TEXT BLOCK>
Today’s analysis of our model looks remarkably similar to last week’s, as well as the week preceding that one. Our presidential model gives Kamala Harris a 55% chance of winning the election. This is almost identical to the 57% chance our model gave her over the past two weeks.
The root cause of this is simple: ever since Biden dropped out, the polls have told a fairly consistent story, and you have to squint to see any particularly noteworthy changes. This week is no different, and with only 23 days until the election, it does not seem likely that something huge upends the overall trajectory of the race.

We do have one noteworthy change: for the first time in a while, all seven core swing states are rated as a Toss Up. This may seem like a bit of a cop out, but that simply means our model has neither Harris nor Trump at over 60% odds in any of these states. It still sees Harris as the slightest of favorites in Michigan, Wisconsin, Pennsylvania, and Nevada, while Trump is very narrowly favored in Arizona, Georgia, and North Carolina.
As we have repeatedly emphasized, however, there is not a huge difference between being given a 55% chance of winning and losing. As an example, consider the box below. Can you tell whether it’s 55% blue or red?

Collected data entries
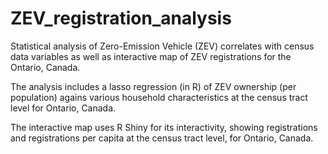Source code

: # ZEV_registration_analysis
Statistical analysis of Zero-Emission Vehicle (ZEV) correlates with census data variables as well as interactive map of ZEV registrations for the Ontario, Canada.

The analysis includes a lasso regression (in R) of ZEV ownership (per population) agains various household characteristics at the census tract level for Ontario, Canada.

The interactive map uses R Shiny for its interactivity, showing registrations and registrations per capita at the census tract level, for Ontario, Canada.
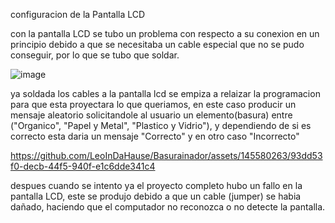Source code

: configuracion de la Pantalla LCD

con la pantalla LCD se tubo un problema con respecto a su conexion en un principio debido a que se necesitaba un cable 
especial que no se pudo conseguir, por lo que se tubo que soldar.

![image](https://github.com/LeoInDaHause/Basurainador/assets/145580263/c429ed70-e1bf-4f7f-9272-38f1188ebaa4)

ya soldada los cables a la pantalla lcd se empiza a relaizar la programacion para que esta proyectara lo que queriamos,
en este caso producir un mensaje aleatorio solicitandole al usuario un elemento(basura) entre ("Organico", "Papel y Metal",
"Plastico y Vidrio"), y dependiendo de si es correcto esta daria un mensaje "Correcto" y en otro caso "Incorrecto"

https://github.com/LeoInDaHause/Basurainador/assets/145580263/93dd53f0-decb-44f5-940f-e1c6dde341c4

despues cuando se intento ya el proyecto completo hubo un fallo en la pantalla LCD, este se produjo debido a que un cable (jumper)
se habia dañado, haciendo que el computador no reconozca o no detecte la pantalla.

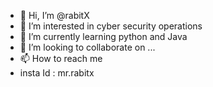 - 👋 Hi, I’m @rabitX
- 👀 I’m interested in cyber security operations 
- 🌱 I’m currently learning python and Java
- 💞️ I’m looking to collaborate on ...
- 📫 How to reach me 
- insta Id :  mr.rabitx

<!---
rabitX/rabitX is a ✨ special ✨ repository because its `README.md` (this file) appears on your GitHub profile.
You can click the Preview link to take a look at your changes.
--->
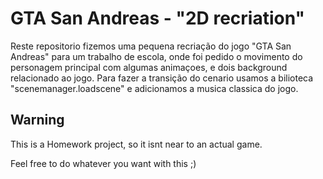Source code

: # GTA San Andreas - "2D recriation"

Reste repositorio fizemos uma pequena recriação  do jogo "GTA San Andreas" para um trabalho de escola, onde foi pedido o movimento do personagem principal com algumas animaçoes, e dois background relacionado ao jogo. Para fazer a transição do cenario usamos a bilioteca "scenemanager.loadscene" e adicionamos a musica classica do jogo.



## Warning

This is a Homework project, so it isnt near to an actual game.

Feel free to do whatever you want with this ;)
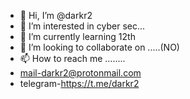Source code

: - 👋 Hi, I’m @darkr2
- 👀 I’m interested in cyber sec...
- 🌱 I’m currently learning 12th
- 💞️ I’m looking to collaborate on .....(NO)
- 📫 How to reach me ........
-  mail-darkr2@protonmail.com
-  telegram-https://t.me/darkr2
<!---
darkr2/darkr2 is a ✨ special ✨ repository because its `README.md` (this file) appears on your GitHub profile.
You can click the Preview link to take a look at your changes.
--->
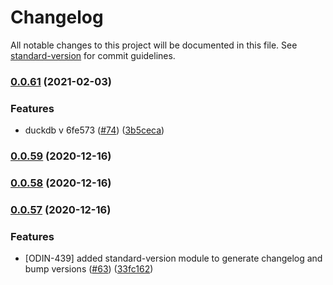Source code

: # Changelog

All notable changes to this project will be documented in this file. See [standard-version](https://github.com/conventional-changelog/standard-version) for commit guidelines.

### [0.0.61](https://github.com/deepcrawl/node-duckdb/compare/v0.0.59...v0.0.61) (2021-02-03)


### Features

* duckdb v  6fe573 ([#74](https://github.com/deepcrawl/node-duckdb/issues/74)) ([3b5ceca](https://github.com/deepcrawl/node-duckdb/commit/3b5cecad3fc5b692ca13c35cb4b76d5440604810))

### [0.0.59](https://github.com/deepcrawl/node-duckdb/compare/v0.0.58...v0.0.59) (2020-12-16)

### [0.0.58](https://github.com/deepcrawl/node-duckdb/compare/v0.0.57...v0.0.58) (2020-12-16)

### [0.0.57](https://github.com/deepcrawl/node-duckdb/compare/v0.0.56...v0.0.57) (2020-12-16)


### Features

* [ODIN-439] added standard-version module to generate changelog and bump versions ([#63](https://github.com/deepcrawl/node-duckdb/issues/63)) ([33fc162](https://github.com/deepcrawl/node-duckdb/commit/33fc1627f1906b500ad671d83770f1b5bc4c96a6))
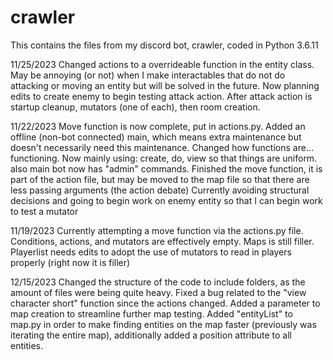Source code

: # crawler
This contains the files from my discord bot, crawler, coded in Python 3.6.11


11/25/2023
  Changed actions to a overrideable function in the entity class. May be annoying (or not) when I make interactables that do not do attacking or moving an entity but will be solved in the future. 
  Now planning edits to create enemy to begin testing attack action. After attack action is startup cleanup, mutators (one of each), then room creation.

11/22/2023
  Move function is now complete, put in actions.py. Added an offline (non-bot connected) main, which means extra maintenance but doesn't necessarily need this maintenance.
  Changed how functions are... functioning. Now mainly using: create, do, view so that things are uniform. also main bot now has "admin" commands.
  Finished the move function, it is part of the action file, but may be moved to the map file so that there are less passing arguments (the action debate)
  Currently avoiding structural decisions and going to begin work on enemy entity so that I can begin work to test a mutator
    
11/19/2023
  Currently attempting a move function via the actions.py file. Conditions, actions, and mutators are effectively empty. Maps is still filler. Playerlist needs edits to adopt the use of mutators to read in players properly (right now it is filler)

12/15/2023
  Changed the structure of the code to include folders, as the amount of files were being quite heavy. Fixed a bug related to the "view character short" function since the actions changed. Added a parameter to map creation to streamline further map testing. Added "entityList" to map.py in order to make finding entities on the map faster (previously was iterating the entire map), additionally added a position attribute to all entities.
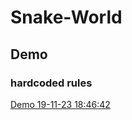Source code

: # Snake-World


## Demo
### hardcoded rules
[Demo 19-11-23 18:46:42](https://github.com/kwdChan/Snake-World/assets/64915487/b6b620b5-dab9-43d9-a9a0-3cbc5fdea45f)
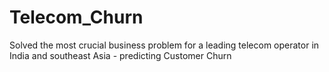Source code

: # Telecom_Churn
Solved the most crucial business problem for a leading telecom operator in India and southeast Asia - predicting Customer Churn
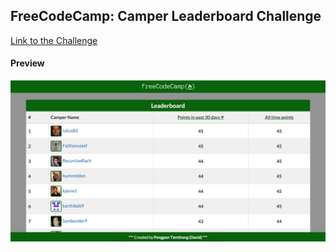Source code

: ## FreeCodeCamp: Camper Leaderboard Challenge
[Link to the Challenge](https://www.freecodecamp.org/challenges/build-a-camper-leaderboard)


#### Preview
![Alt text](https://github.com/pongpon-tienthong/react-camper-leaderboard/blob/master/preview.png?raw=true)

LIST OF TASKS>
• A. Return the passage of the forecast update from "The root cause" to "and North Carolina.", copied word for word.
• B. For each statement, say yes or no according to the forecast update, and quote the words that settle it: (i) the model gives Kamala Harris a 55% chance of winning the election; (ii) Trump is narrowly favored in Nevada; (iii) all seven core swing states are rated as a Toss Up.
These entries were gathered from a different source than the forecast update.

SOLUTIONS BELOW>
• A.
The root cause of this is simple: ever since Biden dropped out, the polls have told a fairly consistent story, and you have to squint to see any particularly noteworthy changes. This week is no different, and with only 23 days until the election, it does not seem likely that something huge upends the overall trajectory of the race.

We do have one noteworthy change: for the first time in a while, all seven core swing states are rated as a Toss Up. This may seem like a bit of a cop out, but that simply means our model has neither Harris nor Trump at over 60% odds in any of these states. It still sees Harris as the slightest of favorites in Michigan, Wisconsin, Pennsylvania, and Nevada, while Trump is very narrowly favored in Arizona, Georgia, and North Carolina.

• B.
(i) Yes: "Our presidential model gives Kamala Harris a 55% chance of winning the election."
(ii) No: "It still sees Harris as the slightest of favorites in Michigan, Wisconsin, Pennsylvania, and Nevada"
(iii) Yes: "all seven core swing states are rated as a Toss Up"